***** Record extracts *****

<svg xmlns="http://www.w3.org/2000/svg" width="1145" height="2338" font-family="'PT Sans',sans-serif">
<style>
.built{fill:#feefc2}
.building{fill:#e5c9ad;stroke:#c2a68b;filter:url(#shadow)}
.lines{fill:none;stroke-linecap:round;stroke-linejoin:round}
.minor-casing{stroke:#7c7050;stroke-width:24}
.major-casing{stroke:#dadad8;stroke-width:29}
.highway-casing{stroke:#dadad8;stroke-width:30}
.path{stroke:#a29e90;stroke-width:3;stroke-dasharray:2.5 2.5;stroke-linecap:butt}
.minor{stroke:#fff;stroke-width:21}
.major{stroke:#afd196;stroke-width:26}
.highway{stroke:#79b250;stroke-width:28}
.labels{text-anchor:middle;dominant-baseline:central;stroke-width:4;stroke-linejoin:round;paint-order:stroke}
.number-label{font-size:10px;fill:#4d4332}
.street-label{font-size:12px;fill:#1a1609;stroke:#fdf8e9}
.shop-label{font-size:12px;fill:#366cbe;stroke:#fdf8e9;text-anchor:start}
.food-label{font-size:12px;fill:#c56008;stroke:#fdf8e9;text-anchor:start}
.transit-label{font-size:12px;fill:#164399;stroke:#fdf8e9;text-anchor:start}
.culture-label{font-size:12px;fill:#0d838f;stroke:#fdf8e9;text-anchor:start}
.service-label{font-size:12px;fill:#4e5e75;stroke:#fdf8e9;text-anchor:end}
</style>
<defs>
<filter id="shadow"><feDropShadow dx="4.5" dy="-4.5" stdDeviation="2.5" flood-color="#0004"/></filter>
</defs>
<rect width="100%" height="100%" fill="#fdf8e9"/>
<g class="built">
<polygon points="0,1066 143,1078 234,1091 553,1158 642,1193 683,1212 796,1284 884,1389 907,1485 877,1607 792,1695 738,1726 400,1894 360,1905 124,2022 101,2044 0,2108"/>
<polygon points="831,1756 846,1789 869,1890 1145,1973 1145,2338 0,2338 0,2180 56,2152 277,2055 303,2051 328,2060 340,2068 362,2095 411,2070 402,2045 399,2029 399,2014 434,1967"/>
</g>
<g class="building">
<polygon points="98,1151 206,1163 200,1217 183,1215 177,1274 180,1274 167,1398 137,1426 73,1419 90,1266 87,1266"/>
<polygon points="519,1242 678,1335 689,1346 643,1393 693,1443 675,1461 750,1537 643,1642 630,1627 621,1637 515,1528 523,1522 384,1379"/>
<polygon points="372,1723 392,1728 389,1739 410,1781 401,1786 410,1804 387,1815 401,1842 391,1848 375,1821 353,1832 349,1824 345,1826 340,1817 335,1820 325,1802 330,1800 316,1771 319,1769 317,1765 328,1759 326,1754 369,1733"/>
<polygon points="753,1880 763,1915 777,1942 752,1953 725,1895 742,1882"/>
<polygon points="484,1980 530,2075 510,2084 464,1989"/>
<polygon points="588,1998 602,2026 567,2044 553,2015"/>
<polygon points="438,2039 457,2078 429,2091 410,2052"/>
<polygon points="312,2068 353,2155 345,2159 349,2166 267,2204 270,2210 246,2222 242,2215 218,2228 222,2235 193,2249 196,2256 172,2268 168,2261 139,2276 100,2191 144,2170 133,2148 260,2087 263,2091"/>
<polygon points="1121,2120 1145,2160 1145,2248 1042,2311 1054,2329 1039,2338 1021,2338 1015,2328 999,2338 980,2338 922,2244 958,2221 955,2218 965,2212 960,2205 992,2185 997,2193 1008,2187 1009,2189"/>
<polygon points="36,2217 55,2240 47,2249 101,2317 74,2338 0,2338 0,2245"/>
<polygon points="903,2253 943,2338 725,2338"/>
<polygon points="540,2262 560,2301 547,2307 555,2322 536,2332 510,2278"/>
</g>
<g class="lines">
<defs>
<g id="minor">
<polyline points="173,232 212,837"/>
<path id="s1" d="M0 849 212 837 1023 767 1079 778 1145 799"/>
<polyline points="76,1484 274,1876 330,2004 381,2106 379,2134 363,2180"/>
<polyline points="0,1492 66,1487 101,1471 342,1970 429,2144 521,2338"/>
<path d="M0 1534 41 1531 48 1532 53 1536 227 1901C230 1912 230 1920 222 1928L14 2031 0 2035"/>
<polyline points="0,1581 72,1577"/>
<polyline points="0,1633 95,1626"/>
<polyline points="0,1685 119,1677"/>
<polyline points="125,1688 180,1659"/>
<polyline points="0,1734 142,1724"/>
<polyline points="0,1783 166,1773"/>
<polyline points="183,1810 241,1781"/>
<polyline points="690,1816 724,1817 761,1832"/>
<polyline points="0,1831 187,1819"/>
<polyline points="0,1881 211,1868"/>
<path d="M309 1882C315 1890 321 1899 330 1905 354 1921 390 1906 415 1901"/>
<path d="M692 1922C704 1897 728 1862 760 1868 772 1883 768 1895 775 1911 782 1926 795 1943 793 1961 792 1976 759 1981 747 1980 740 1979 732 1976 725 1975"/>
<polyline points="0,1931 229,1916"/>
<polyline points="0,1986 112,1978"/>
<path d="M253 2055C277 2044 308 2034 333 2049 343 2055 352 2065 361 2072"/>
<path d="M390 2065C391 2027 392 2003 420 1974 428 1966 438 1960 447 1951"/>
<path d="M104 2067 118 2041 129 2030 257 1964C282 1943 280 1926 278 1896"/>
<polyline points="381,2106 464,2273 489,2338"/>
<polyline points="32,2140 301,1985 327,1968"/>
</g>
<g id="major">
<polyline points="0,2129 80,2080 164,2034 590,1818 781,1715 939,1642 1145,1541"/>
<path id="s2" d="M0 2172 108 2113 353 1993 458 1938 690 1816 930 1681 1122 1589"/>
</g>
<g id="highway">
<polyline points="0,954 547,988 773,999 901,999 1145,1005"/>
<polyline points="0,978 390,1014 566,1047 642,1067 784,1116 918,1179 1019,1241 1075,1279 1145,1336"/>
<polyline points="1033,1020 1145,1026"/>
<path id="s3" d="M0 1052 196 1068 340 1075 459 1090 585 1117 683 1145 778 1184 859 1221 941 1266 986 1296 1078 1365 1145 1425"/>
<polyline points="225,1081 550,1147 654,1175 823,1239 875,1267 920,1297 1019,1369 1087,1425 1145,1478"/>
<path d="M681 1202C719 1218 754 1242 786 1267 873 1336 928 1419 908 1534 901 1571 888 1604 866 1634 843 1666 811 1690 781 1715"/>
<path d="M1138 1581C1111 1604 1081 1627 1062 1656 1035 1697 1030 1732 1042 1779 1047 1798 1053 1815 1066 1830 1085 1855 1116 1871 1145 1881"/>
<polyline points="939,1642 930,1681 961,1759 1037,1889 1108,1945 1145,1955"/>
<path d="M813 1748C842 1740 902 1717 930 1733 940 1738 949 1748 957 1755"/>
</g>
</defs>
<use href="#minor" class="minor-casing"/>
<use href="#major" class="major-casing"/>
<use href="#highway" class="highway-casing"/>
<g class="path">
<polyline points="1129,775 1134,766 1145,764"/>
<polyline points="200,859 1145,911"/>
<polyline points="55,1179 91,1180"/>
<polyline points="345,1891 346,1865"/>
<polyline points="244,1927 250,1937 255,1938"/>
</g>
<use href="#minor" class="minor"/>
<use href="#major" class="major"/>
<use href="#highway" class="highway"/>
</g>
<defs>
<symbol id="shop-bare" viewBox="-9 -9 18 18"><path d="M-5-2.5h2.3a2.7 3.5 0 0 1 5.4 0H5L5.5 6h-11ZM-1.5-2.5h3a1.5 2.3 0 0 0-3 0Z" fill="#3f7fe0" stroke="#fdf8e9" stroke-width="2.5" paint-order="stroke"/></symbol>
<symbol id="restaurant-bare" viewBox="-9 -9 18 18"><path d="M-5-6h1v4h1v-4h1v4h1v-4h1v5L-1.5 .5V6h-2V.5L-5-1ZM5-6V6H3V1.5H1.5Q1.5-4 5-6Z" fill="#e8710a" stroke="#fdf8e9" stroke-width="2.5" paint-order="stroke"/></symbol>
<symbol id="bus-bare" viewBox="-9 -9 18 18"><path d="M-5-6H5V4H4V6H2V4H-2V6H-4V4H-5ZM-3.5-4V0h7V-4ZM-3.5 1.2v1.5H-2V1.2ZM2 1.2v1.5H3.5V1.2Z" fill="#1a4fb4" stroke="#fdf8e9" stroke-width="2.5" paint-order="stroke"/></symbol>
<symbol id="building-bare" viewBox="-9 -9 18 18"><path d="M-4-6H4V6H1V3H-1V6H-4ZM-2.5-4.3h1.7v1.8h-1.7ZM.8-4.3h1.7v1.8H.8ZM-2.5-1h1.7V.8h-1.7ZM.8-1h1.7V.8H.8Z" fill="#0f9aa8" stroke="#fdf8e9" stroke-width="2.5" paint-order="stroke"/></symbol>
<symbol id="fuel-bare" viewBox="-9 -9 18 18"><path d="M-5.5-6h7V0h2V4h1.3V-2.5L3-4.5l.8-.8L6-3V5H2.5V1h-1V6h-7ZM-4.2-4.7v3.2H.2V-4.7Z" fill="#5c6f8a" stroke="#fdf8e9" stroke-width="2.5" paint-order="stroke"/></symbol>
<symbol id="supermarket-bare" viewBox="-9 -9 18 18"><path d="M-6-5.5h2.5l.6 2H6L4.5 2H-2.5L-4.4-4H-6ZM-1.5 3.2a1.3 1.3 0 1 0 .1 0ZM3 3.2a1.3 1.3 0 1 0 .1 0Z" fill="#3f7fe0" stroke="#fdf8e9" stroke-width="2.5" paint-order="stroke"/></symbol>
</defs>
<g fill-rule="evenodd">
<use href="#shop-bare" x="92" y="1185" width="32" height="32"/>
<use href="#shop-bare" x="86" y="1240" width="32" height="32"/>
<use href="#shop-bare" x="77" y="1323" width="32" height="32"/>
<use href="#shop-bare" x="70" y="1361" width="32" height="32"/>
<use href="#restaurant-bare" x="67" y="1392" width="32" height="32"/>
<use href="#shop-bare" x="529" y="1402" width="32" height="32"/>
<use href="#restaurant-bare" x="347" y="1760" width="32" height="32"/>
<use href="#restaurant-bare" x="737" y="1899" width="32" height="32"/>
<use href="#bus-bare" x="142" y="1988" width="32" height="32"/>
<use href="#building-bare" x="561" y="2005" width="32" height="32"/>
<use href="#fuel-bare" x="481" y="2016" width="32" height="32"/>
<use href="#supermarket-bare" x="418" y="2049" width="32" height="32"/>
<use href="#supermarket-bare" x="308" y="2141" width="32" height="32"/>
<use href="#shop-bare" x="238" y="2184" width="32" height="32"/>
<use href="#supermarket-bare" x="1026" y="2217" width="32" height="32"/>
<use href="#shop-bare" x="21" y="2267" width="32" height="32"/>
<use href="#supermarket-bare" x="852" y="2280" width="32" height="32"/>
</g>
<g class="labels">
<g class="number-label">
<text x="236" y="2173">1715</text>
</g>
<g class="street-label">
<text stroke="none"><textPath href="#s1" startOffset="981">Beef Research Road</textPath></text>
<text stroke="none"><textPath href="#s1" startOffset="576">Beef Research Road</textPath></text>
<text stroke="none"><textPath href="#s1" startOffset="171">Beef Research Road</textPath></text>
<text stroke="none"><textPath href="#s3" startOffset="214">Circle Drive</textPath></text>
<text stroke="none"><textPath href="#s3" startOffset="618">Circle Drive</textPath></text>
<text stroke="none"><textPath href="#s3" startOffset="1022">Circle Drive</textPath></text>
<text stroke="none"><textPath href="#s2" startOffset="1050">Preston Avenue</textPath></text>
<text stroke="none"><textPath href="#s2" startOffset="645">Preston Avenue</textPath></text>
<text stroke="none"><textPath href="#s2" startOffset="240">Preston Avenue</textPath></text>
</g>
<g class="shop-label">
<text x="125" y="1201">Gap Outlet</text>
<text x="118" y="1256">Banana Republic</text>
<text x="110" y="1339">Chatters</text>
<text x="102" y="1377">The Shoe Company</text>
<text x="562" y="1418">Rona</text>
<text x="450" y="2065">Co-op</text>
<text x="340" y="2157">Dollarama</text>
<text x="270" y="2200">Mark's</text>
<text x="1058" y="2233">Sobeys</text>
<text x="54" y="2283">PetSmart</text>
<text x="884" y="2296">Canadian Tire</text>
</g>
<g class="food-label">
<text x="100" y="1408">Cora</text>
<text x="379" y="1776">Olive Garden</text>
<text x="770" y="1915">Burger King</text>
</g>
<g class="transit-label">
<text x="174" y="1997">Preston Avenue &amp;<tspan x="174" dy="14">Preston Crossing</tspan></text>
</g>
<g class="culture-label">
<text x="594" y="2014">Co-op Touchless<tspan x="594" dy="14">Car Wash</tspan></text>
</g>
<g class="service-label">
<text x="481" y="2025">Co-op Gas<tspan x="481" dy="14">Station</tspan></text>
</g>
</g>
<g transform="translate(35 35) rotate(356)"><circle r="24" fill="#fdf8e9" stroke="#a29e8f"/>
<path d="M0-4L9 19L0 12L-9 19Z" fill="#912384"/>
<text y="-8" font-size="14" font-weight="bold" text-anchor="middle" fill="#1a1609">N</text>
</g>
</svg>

*****

▶ _Activity_
In the records above, find every line with the word "middle" and copy it.

▶ _Answer area_
.labels{text-anchor:middle;dominant-baseline:central;stroke-width:4;stroke-linejoin:round;paint-order:stroke}
<text y="-8" font-size="14" font-weight="bold" text-anchor="middle" fill="#1a1609">N</text>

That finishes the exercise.